*** Begin section ***

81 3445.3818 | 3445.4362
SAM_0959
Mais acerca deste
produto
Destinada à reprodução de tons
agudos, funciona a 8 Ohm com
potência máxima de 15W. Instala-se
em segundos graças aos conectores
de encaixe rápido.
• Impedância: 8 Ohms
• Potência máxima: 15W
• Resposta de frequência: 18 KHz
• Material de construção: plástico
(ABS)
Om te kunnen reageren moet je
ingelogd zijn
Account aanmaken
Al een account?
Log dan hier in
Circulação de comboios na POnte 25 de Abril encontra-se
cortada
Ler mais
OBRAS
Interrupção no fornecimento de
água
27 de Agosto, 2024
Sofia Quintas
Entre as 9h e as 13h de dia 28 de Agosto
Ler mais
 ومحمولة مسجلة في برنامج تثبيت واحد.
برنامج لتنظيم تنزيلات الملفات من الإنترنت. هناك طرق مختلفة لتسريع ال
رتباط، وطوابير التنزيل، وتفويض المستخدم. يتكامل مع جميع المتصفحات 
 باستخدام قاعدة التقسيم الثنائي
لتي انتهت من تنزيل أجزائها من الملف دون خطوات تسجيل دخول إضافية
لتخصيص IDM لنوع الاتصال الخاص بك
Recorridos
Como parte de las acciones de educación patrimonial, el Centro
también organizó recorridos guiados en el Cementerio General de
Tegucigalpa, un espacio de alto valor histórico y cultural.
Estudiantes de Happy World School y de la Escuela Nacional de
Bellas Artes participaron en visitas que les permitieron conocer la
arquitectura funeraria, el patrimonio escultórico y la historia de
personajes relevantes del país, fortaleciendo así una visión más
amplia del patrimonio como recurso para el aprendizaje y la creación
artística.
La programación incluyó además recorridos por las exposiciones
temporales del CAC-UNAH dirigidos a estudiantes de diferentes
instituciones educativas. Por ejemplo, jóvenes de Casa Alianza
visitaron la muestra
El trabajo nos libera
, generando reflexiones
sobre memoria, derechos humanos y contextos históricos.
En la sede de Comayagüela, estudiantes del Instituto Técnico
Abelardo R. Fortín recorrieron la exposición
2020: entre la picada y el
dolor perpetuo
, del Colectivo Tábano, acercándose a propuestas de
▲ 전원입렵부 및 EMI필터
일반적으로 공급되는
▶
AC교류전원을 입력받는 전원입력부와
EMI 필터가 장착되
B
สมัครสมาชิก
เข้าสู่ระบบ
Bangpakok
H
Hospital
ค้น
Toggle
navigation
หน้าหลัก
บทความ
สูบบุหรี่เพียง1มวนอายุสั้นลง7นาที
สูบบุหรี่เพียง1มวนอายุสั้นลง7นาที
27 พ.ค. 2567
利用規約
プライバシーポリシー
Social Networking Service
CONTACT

*** End section ***

# [What you have to do]
Rewrite each line of text in the rows above as one item of a numbered list, leaving out any blank lines.

# [Reply]
1. 81 3445.3818 | 3445.4362
2. SAM_0959
3. Mais acerca deste
4. produto
5. Destinada à reprodução de tons
6. agudos, funciona a 8 Ohm com
7. potência máxima de 15W. Instala-se
8. em segundos graças aos conectores
9. de encaixe rápido.
10. • Impedância: 8 Ohms
11. • Potência máxima: 15W
12. • Resposta de frequência: 18 KHz
13. • Material de construção: plástico
14. (ABS)
15. Om te kunnen reageren moet je
16. ingelogd zijn
17. Account aanmaken
18. Al een account?
19. Log dan hier in
20. Circulação de comboios na POnte 25 de Abril encontra-se
21. cortada
22. Ler mais
23. OBRAS
24. Interrupção no fornecimento de
25. água
26. 27 de Agosto, 2024
27. Sofia Quintas
28. Entre as 9h e as 13h de dia 28 de Agosto
29. Ler mais
30.  ومحمولة مسجلة في برنامج تثبيت واحد.
31. برنامج لتنظيم تنزيلات الملفات من الإنترنت. هناك طرق مختلفة لتسريع ال
32. رتباط، وطوابير التنزيل، وتفويض المستخدم. يتكامل مع جميع المتصفحات 
33.  باستخدام قاعدة التقسيم الثنائي
34. لتي انتهت من تنزيل أجزائها من الملف دون خطوات تسجيل دخول إضافية
35. لتخصيص IDM لنوع الاتصال الخاص بك
36. Recorridos
37. Como parte de las acciones de educación patrimonial, el Centro
38. también organizó recorridos guiados en el Cementerio General de
39. Tegucigalpa, un espacio de alto valor histórico y cultural.
40. Estudiantes de Happy World School y de la Escuela Nacional de
41. Bellas Artes participaron en visitas que les permitieron conocer la
42. arquitectura funeraria, el patrimonio escultórico y la historia de
43. personajes relevantes del país, fortaleciendo así una visión más
44. amplia del patrimonio como recurso para el aprendizaje y la creación
45. artística.
46. La programación incluyó además recorridos por las exposiciones
47. temporales del CAC-UNAH dirigidos a estudiantes de diferentes
48. instituciones educativas. Por ejemplo, jóvenes de Casa Alianza
49. visitaron la muestra
50. El trabajo nos libera
51. , generando reflexiones
52. sobre memoria, derechos humanos y contextos históricos.
53. En la sede de Comayagüela, estudiantes del Instituto Técnico
54. Abelardo R. Fortín recorrieron la exposición
55. 2020: entre la picada y el
56. dolor perpetuo
57. , del Colectivo Tábano, acercándose a propuestas de
58. ▲ 전원입렵부 및 EMI필터
59. 일반적으로 공급되는
60. ▶
61. AC교류전원을 입력받는 전원입력부와
62. EMI 필터가 장착되
63. B
64. สมัครสมาชิก
65. เข้าสู่ระบบ
66. Bangpakok
67. H
68. Hospital
69. ค้น
70. Toggle
71. navigation
72. หน้าหลัก
73. บทความ
74. สูบบุหรี่เพียง1มวนอายุสั้นลง7นาที
75. สูบบุหรี่เพียง1มวนอายุสั้นลง7นาที
76. 27 พ.ค. 2567
77. 利用規約
78. プライバシーポリシー
79. Social Networking Service
80. CONTACT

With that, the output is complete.